You need to go to an actual store for that kind of customer service. And some grocery stores are better at it than others.

Working with research firm Statista, Newsweek magazine collected and analyzed data to determine which companies are best at providing customer service. And the winners might surprise you – or, if you’re a fan of the winners, maybe they won’t.

Shoppers were asked about grocery stores’ quality of communication, competence and range of services, as well as how likely they were to recommend the store to others. And three very different stores earned the top spots. Publix was ranked number one, followed by ShopRite and Trader Joe’s.

Publix is the kind of place where regular prices are typically higher than competitors’. But Publix fans justify shopping there because of the good deals – and because of the quality of the store’s customer service. Trader Joe’s is much lower-priced, with a smaller selection, but customers consistently rate it as a fun place to shop. Every time a survey comes along ranking the best overall grocery stores by all measures, Publix and Trader Joe’s are often ranked at or near the top of the list.

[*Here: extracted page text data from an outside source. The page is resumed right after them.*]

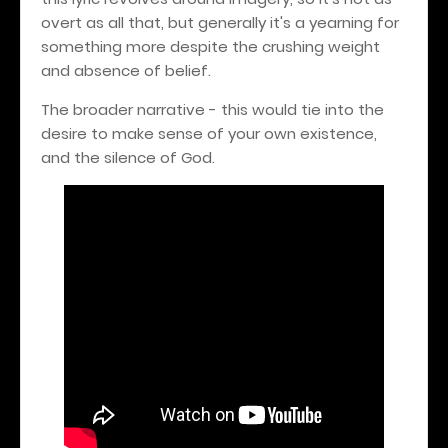
overt as all that, but generally it's a yearning for
something more despite the crushing weight
and absence of belief.
The broader narrative - this would tie into the
desire to make sense of your own existence,
and the silence of God.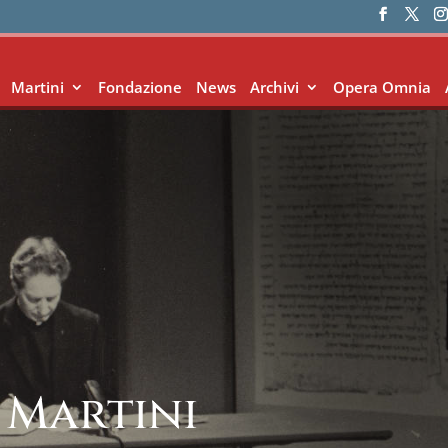
Martini
Fondazione
News
Archivi
Opera Omnia
 Martini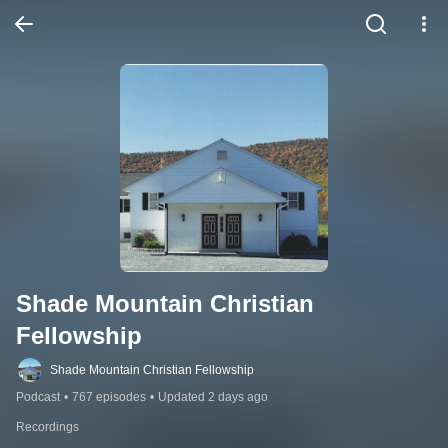
Shade Mountain Christian 
Fellowship
Shade Mountain Christian Fellowship
Podcast
•
767 episodes
•
Updated 2 days ago
Recordings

And ShopRite? In the most recent annual American Customer Satisfaction Index, shoppers ranked ShopRite squarely in the middle of the pack, in 13th place out of 22 stores. Consumer Reports’ most recent annual ranking placed ShopRite in 35th place out of 62.

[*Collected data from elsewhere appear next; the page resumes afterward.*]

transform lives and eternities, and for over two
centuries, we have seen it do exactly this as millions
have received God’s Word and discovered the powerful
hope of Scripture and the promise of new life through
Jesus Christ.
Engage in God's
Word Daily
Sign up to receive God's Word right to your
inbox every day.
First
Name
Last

So maybe it’s not the best place in the world to shop. But when it comes to certain specific attributes, it must be doing something right. In Market Force Information’s annual grocery survey, ShopRite has come in first place for “best sales and promotions” every single year. Now, according to Newsweek, ShopRite is among the grocery stores with the best customer service as well.

“Many of our ShopRite stores are family-owned-and-operated and have strong ties to the community,” ShopRite spokesperson Karen Meleta said in a statement. “As a result, commitment to our customers never wanes and helps drive all our decision making at ShopRite.”

Newsweek explained that “the larger, impersonal forces that are transforming retail” prompted it to take a closer look at the “more personal factor” of customer service. It’s never been easier to get your groceries without even interacting with another human or setting foot in a store. But some shoppers still value a personal touch.

“Analysts predict that by 2020, one-fifth of the country’s multitrillion-dollar retail business will have moved to the web,” Newsweek noted. And customer service is likely to suffer as a result – either by accident, or by design. “Automation doesn’t replace humans as a side effect. Replacing humans is the goal,” Newsweek concluded ominously.

So if your favorite grocery store has great customer service, consider yourself fortunate. If the retail landscape keeps changing the way it has been, the very concept of customer service as we know it could become a thing of the past.